I think Tenet or Primer might be the closest to actually plausable. And they don't realy match what people think of as "Time Travel".
My head canon is the only viable timeline is the one where time travel is never invented.
I’ve not seen either of those but I always imagined if time travel to the past was real, it would be circular, as in, in 2027 I travel to 1950, but right now in 2026 I haven’t travelled yet, but if I were to look, I would have already been in 1950 in the worlds past but my future. Eg Harry Potter, Timeline, etc
Primer is a great flick for thinking the logic through. Unfortunately you'll need to watch it a few times at the very, very least, to get all the interthreading plot lines. But it's fun.
It didn't. It's a movie. They don't care.
There's a conversation between Banner and Rhodes while they're working on the time travel tech that's basically saying "anything we do in the past becomes the new cannon" as a massive handwave. It doesn't make sense at all, the writers know it, so they put that in as a not-so-subtle message to the audience to not take it seriously.
The Loki TV show goes way deeper into the mechanics of MCU time travel. Basically every timeline where they changed the past is supposed to create an alternate timeline that then gets pruned by the TVA, at least until the end of Loki Season 2 where they switch to a full "it's a multiverse, infinite alternate timelines are A-OK" stance.
Still doesn't explain old man Steve Rogers unless he switched timelines to say goodbye to Sam.
The scene where they reference other movies is just establishing the in-universe rules for time travel. Specifically, that when they time travel, they're actually traveling to a different branch of the "many worlds" tree of possibilities. This is a real theory that says that every time a quantum waveform collapses, what's actually happening is that the universe is splitting into multiple copies, one for each possible outcome, so that all the possible outcomes actually happen. So their time travel is actually finding a different universe that is identical to the one they want to travel to. The in-universe consequence of this is that, since they're going to a whole different universe, any changes made there don't affect the universe that they came from.
It's accurate in that the "many words" theory is a real (but unproven, possibly unfalsifiable) theory. It's not accurate in that there's no reason to think you could get from one universe to another. And maybe questionable that a universe identical to your own universe's past actually exists as one of the many words.
It's also internally inaccurate, since Steve Rogers travels to the past and then apparently just waits around to show up in the present again, which is exactly how they said it doesn't work.
There are two "possible" time travel scenarios:
- You go back in time and create a new timeline (Back to the future, ...) so you can't go back to your timeline.
- You go back in time and change the unique timeline (EG) so you memories change and whatever you changed it is now reality.
The difference is if the traveler is linked or not to the traveler's timeline. In the first case, the traveler is not linked and can change anything... But in the traveler's timeline nothing has changed and the travel didn't work.

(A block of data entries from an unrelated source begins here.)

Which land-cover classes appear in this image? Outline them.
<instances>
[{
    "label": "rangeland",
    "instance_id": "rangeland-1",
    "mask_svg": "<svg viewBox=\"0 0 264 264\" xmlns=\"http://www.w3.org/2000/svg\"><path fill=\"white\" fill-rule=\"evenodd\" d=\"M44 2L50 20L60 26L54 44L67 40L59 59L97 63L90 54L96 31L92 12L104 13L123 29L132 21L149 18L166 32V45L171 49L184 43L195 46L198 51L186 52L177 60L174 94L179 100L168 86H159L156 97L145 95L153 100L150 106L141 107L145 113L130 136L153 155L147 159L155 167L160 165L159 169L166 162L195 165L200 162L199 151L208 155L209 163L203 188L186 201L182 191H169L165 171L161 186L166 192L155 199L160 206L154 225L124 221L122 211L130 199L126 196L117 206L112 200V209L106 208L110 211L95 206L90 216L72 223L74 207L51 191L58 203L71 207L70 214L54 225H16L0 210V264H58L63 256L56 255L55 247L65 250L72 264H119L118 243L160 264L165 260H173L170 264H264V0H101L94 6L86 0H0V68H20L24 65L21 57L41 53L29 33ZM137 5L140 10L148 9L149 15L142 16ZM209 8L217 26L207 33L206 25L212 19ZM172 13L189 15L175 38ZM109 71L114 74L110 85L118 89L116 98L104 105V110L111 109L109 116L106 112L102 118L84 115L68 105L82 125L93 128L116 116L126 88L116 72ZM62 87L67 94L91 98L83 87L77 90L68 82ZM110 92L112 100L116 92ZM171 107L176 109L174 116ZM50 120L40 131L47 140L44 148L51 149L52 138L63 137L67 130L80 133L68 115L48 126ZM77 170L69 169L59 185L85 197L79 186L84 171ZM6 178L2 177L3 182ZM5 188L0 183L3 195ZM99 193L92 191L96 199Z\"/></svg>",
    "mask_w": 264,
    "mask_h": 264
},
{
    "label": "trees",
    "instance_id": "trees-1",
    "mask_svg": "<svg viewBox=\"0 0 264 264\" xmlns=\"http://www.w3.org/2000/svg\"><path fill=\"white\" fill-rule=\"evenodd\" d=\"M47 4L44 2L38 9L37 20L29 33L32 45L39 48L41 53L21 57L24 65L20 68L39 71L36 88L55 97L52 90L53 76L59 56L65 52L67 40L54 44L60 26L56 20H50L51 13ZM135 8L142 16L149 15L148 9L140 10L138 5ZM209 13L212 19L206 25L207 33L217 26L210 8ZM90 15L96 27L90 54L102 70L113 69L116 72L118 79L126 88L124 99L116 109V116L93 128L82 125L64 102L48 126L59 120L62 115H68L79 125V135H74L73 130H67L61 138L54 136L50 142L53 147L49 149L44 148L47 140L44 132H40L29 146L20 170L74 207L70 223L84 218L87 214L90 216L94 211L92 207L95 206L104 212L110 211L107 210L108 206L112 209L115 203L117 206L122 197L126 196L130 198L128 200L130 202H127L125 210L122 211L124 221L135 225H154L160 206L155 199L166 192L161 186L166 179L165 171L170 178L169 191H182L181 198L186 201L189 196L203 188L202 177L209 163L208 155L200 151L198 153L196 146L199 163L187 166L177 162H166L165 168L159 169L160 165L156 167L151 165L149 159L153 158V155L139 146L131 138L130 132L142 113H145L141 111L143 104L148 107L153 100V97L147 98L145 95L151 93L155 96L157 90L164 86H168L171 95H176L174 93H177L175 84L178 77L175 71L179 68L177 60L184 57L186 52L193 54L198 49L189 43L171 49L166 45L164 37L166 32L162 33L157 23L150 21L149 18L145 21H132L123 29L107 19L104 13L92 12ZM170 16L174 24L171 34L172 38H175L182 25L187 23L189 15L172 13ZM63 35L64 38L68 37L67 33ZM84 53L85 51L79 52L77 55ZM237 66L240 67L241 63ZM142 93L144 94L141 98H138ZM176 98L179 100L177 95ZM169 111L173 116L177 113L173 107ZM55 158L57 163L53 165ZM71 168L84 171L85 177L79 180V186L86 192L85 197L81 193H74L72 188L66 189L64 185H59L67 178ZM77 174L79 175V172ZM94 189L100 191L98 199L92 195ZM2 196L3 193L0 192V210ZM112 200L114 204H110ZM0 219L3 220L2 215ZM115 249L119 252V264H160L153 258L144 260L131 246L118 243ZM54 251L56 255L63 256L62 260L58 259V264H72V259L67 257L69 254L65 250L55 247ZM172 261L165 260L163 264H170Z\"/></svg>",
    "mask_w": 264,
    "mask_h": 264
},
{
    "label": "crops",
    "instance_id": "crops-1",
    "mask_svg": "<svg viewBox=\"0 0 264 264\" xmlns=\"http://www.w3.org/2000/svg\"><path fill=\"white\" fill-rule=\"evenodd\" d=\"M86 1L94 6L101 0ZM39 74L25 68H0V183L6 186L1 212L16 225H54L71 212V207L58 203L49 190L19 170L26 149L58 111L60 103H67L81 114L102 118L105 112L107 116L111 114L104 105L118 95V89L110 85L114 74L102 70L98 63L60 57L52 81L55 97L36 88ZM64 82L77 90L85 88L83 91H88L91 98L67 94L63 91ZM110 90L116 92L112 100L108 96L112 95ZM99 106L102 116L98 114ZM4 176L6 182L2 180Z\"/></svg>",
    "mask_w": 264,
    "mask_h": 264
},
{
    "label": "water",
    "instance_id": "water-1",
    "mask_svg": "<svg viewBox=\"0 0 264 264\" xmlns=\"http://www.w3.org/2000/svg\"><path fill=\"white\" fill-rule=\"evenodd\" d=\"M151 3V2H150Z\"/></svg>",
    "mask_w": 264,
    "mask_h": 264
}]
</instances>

In the second case, the traveler is linked and anything that changes because of the traveler is now that timeline reality and that can create a paradox. Imagine you go back and kill Trump when he was a kid. But you went back because you know the current Trump, the president. But of you kill him while he is a kid he won't become president and you won't know him so you won't travel back to kill him... so he will grow up and become the president and...
You forgot the third possible "outcome".
In short, you will never change anything in the present, because it already happened.
everything you've wanted to go back and change has already been changed by you, you going back doesn't change anything, because it already happened, you're just tying up and completing the paradox.
There wouldn't be anyone for you to go back and kill because if you did and succeeded they wouldn't even be alive when you decided to go back. E.g. let's say you wanted to kill Hitler (he's already dead) All you've done is one of the failed assasination attempts. And it's only now you realise that was you.
Or you killed Klara Hitler's boy in the cradle whom she would have taught love and kindness to. Lost to recorded history, she adopts a new boy, because evidence of a random (at the time) woman adopting a kid can easily be lost. Now she's got a chip on her shoulder, and she raises her new son with one goal...
Congrats, you are the cause of Hitler.